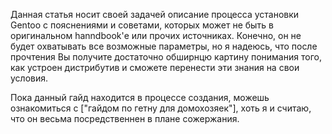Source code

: Данная статья носит своей задачей описание процесса установки Gentoo с пояснениями и советами, которых может не быть в оригинальном hanndbook'е или прочих источниках. Конечно, он не будет охватывать все возможные параметры, но я надеюсь, что после прочтения Вы получите достаточно обширнцю картину понимания того, как устроен дистрибутив и сможете перенести эти знания на свои условия.

Пока данный гайд находится в процессе создания, можешь ознакомиться с ["гайдом по гетну для домохозяек"], хоть я и считаю, что он весьма посредственнен в плане сожержания. 

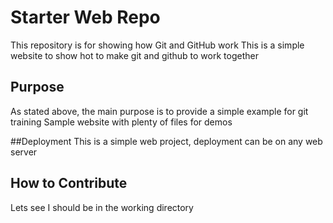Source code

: # Starter Web Repo

This repository is for showing how Git and GitHub work
This is a simple website to show hot to make git and github to work together

## Purpose

As stated above, the main purpose is to provide a simple example for git training
Sample website with plenty of files for demos

##Deployment
This is a simple web project, deployment can be on any web server 

## How to Contribute
Lets see
I should be in the working directory
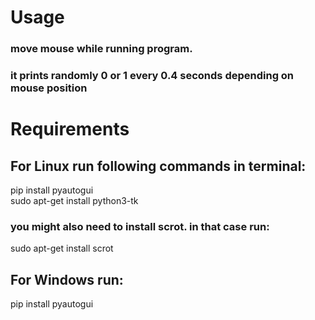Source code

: # Usage

### move mouse while running program.
### it prints randomly 0 or 1 every 0.4 seconds depending on mouse position

# Requirements

## For Linux run following commands in terminal:
pip install pyautogui\
sudo apt-get install python3-tk

### you might also need to install scrot. in that case run:
sudo apt-get install scrot


## For Windows run:
pip install pyautogui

● ● ● ● ●

Leave every picture out and print exactly the lines from the one that contains "Starter Web Repo" through the last line of the material above.

*Your response:*
: # Starter Web Repo

This repository is for showing how Git and GitHub work
This is a simple website to show hot to make git and github to work together

## Purpose

As stated above, the main purpose is to provide a simple example for git training
Sample website with plenty of files for demos

##Deployment
This is a simple web project, deployment can be on any web server 

## How to Contribute
Lets see
I should be in the working directory
Source code

: # Usage

### move mouse while running program.
### it prints randomly 0 or 1 every 0.4 seconds depending on mouse position

# Requirements

## For Linux run following commands in terminal:
pip install pyautogui\
sudo apt-get install python3-tk

### you might also need to install scrot. in that case run:
sudo apt-get install scrot


## For Windows run:
pip install pyautogui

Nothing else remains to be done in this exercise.